Another potential downfall for some borrowers considering this method is the need for a down payment. While there are lenders out there that will grant up to 100% of the loan value, many prefer the investor to put their own stake into the project in the form of a partial investment or down payment. For prospective borrowers that don’t have a lot of access to seed funds from their own pockets, this can be a barrier to entry.
One thing to consider that is less of a disadvantage and more of a cautionary tale is that not all hard money lenders are of the same quality. Some of these lenders have given the hard money industry a bad reputation due to providing poor service or working with predatory lending practices. Real estate investors interested in using hard money to fund their projects should take the time to do their due diligence before selecting the lender they want to move forward with.
Summary of Hard Money Loan Disadvantages
- Higher interest rates than traditional mortgages
- Some form of down payment is required
- Not all lenders are equally reliable
- The loan terms are very short compared to normal loans
How To Choose A Hard Money Lender
The first step to choosing a hard money lender is to set clear investment goals. While this can be easier said than done, it’s key for the investor to think about what they need from the lender to successfully complete their flip or whatever real estate project they have on their hands. By narrowing down the needs, it will give the prospective borrower a better idea of what type of lender will be best suited for them.
Next, it’s important to look for a firm that specializes in hard money loans and has a proven track record in the area the investor is planning to buy into. Look for lenders that have reviews from previous borrowers and pay careful attention to their feedback about their experiences working with them.
Most essential of all, make sure that the lender you choose is transparent in all their loan terms. If their advertised rates do not correlate with the rates they actually offer, move on to the next option on the list instead. In addition to that, the investor needs to ensure that the lender they choose to work with has the relevant licenses needed to operate in that state and that everything is above board.
Lastly, go for a lender that you can see yourself building a long-term relationship with. Many real estate investors make a career out of flipping houses and having a lender on the team that can provide ongoing support can be a differentiating factor. Working with the same lender for longer periods of time can help the investor in several ways. For one, the lender will already be familiar with their financials and they can move through the application and funding process faster. The lender may even be willing to offer them more beneficial terms due to their repeat business and loyalty as a borrower.

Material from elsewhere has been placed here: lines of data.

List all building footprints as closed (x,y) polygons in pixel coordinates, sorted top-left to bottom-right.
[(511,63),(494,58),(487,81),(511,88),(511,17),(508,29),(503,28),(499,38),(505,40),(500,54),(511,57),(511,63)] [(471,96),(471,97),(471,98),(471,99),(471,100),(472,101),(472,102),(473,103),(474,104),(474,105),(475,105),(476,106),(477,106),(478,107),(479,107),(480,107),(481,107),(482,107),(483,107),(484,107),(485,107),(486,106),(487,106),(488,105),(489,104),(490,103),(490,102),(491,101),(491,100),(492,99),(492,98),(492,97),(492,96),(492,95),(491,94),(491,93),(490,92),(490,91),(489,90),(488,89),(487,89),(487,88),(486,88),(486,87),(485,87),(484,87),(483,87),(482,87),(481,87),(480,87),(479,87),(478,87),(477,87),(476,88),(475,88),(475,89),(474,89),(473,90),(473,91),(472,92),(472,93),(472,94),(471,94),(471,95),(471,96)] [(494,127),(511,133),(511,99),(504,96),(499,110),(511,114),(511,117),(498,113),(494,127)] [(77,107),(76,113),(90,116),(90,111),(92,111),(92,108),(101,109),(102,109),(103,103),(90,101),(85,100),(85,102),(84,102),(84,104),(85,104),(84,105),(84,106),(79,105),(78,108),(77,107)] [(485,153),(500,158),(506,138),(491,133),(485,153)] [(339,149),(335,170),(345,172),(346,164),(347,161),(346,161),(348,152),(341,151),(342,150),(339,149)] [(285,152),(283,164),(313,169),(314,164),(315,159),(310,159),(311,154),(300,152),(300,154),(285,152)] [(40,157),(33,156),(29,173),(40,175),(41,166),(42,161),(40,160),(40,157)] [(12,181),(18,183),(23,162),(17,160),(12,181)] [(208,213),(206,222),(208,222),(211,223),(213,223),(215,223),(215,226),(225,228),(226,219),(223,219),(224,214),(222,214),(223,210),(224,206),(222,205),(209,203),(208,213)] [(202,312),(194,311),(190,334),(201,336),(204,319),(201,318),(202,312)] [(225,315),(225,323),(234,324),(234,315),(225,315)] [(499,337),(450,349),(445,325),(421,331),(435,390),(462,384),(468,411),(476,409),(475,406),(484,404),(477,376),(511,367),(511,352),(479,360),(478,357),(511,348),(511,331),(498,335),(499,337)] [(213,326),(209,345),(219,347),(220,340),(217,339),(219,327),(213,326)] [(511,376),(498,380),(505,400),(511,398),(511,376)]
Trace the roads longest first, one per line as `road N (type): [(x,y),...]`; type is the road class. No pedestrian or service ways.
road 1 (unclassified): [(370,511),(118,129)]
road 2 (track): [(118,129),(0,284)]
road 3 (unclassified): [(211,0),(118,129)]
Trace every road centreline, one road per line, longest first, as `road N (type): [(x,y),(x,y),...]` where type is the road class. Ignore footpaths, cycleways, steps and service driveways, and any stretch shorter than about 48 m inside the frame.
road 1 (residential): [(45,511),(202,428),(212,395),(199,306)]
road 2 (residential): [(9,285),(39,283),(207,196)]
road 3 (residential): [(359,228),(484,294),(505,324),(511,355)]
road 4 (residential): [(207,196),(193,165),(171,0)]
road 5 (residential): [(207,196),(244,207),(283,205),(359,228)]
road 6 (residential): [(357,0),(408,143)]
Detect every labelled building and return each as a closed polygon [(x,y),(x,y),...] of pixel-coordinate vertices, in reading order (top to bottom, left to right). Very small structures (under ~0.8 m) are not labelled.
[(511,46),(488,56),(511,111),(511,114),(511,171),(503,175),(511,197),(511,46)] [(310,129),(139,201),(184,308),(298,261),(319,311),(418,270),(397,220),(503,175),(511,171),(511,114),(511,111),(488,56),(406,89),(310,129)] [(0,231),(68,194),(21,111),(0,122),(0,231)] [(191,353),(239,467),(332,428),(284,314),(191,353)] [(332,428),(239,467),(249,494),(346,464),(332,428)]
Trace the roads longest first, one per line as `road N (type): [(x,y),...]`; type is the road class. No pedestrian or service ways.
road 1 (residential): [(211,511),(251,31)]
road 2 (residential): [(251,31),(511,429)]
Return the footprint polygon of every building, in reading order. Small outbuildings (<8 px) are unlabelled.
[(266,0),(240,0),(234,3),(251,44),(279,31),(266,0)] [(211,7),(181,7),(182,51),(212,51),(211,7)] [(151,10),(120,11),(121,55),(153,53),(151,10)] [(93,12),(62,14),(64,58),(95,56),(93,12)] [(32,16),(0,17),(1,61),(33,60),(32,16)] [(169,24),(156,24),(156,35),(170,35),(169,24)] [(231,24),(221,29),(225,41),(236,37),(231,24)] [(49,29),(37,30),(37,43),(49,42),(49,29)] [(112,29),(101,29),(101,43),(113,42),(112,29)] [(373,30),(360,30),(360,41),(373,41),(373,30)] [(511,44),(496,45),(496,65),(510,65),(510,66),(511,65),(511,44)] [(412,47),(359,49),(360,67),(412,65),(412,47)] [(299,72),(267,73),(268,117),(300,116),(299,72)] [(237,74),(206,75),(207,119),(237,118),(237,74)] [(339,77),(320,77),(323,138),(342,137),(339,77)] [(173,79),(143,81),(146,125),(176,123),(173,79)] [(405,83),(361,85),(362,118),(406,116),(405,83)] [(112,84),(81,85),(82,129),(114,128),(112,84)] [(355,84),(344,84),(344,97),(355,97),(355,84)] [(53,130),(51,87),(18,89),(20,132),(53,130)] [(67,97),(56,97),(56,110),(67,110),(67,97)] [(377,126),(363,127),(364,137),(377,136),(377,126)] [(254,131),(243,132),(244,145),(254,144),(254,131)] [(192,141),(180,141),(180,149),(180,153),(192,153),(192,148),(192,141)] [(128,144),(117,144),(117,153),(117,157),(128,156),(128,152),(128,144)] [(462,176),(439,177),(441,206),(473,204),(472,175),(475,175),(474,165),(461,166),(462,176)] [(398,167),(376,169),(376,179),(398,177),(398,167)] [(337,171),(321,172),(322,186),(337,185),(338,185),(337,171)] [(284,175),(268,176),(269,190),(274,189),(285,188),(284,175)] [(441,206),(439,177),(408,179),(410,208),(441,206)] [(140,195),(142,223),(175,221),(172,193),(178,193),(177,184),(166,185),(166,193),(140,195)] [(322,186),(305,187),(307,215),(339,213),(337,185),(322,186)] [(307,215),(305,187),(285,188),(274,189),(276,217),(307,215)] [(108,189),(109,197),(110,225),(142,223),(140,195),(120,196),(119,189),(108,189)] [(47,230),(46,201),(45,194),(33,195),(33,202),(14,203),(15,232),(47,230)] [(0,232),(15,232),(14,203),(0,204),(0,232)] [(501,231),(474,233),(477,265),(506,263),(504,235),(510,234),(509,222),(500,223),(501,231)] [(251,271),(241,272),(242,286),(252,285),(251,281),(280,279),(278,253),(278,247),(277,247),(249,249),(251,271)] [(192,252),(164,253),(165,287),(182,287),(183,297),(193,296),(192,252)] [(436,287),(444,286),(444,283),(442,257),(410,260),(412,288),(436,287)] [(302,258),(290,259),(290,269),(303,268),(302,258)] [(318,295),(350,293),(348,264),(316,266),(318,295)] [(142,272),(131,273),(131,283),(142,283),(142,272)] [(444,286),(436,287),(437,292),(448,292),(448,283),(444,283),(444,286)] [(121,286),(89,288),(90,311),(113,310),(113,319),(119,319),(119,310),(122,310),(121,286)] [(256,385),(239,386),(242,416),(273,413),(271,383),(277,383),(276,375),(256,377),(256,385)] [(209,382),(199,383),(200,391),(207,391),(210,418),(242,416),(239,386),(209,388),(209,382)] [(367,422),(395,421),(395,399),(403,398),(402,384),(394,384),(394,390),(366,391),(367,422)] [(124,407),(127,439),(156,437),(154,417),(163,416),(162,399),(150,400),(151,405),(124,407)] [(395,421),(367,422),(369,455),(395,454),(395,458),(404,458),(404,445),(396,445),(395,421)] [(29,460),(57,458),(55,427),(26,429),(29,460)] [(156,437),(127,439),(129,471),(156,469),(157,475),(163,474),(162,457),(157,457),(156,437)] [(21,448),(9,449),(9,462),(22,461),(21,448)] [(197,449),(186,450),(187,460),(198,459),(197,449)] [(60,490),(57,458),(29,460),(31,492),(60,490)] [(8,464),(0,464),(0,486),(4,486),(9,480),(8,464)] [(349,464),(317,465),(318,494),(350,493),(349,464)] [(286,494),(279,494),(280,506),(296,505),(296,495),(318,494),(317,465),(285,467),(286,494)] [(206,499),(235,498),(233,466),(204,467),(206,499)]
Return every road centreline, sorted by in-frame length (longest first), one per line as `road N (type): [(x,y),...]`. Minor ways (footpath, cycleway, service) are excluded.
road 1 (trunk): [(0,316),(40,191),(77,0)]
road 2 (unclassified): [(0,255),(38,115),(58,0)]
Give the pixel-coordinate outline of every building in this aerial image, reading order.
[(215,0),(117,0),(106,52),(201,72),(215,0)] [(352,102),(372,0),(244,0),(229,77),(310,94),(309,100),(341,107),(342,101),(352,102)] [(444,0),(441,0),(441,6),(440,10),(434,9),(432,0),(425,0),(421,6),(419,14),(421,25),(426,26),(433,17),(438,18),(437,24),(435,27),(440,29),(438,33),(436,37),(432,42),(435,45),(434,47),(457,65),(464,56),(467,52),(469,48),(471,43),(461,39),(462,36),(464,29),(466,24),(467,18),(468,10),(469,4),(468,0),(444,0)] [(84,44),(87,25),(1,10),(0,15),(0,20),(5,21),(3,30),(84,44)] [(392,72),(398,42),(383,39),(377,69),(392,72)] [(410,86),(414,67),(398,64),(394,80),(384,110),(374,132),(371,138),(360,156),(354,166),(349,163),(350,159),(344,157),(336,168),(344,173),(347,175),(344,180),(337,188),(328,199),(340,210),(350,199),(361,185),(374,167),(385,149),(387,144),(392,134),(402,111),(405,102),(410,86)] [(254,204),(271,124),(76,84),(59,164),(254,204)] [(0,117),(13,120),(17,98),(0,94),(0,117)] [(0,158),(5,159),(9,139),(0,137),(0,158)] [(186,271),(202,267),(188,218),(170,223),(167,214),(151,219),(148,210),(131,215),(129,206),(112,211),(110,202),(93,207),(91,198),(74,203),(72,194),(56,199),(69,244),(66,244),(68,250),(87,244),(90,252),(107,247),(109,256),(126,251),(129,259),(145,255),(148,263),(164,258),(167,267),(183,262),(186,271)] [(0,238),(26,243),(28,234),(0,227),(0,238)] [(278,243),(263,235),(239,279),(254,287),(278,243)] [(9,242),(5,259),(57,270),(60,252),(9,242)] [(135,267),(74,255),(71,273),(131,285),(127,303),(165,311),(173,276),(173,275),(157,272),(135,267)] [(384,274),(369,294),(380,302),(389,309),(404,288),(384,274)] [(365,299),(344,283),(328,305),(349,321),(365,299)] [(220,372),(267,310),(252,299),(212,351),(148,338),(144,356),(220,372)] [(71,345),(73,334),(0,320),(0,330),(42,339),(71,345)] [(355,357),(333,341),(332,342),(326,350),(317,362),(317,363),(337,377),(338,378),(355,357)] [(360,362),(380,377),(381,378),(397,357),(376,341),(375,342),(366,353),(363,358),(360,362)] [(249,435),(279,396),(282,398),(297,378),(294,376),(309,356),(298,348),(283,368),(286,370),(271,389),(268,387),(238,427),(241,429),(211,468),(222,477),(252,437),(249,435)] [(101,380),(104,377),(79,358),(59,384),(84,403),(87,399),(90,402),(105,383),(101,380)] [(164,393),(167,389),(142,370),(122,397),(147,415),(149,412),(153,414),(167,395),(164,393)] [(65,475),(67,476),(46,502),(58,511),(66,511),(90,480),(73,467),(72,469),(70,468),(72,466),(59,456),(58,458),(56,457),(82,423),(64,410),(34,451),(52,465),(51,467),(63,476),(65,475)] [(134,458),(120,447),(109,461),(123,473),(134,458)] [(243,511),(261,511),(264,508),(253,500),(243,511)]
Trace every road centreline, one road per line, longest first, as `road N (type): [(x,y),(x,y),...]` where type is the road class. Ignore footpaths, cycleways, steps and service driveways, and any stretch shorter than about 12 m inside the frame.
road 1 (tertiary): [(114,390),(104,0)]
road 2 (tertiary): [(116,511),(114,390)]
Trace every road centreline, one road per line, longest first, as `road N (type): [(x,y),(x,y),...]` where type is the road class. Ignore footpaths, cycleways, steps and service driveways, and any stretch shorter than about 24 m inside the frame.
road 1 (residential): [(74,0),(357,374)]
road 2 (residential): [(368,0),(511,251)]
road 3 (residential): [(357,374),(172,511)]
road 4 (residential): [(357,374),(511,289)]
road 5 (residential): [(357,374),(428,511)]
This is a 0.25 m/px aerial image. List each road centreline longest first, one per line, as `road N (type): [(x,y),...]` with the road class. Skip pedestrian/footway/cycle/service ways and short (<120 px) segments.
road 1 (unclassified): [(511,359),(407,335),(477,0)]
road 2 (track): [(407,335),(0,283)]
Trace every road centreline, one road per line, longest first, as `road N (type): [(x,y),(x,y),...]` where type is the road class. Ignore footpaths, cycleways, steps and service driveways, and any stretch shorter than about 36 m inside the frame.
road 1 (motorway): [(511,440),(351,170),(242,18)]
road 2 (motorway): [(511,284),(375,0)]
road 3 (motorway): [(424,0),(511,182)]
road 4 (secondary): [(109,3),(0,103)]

There are many reasons why hard money loans are a good funding choice for investors today and they have enough versatility to be suitable to multiple different types of real estate projects. With benefits like fast approvals and closings, flexible loan terms, and instant proof of funds, it’s no surprise that these loans are becoming more prominent with investors. While there are some drawbacks like higher interest rates, these can be minimal when compared to the benefit of being able to close a real estate deal quickly.
The key to success using this financing strategy is to choose the right hard money lender and pre-vet them to ensure suitability. When all the steps are followed carefully this can be a highly profitable way to become financially independent.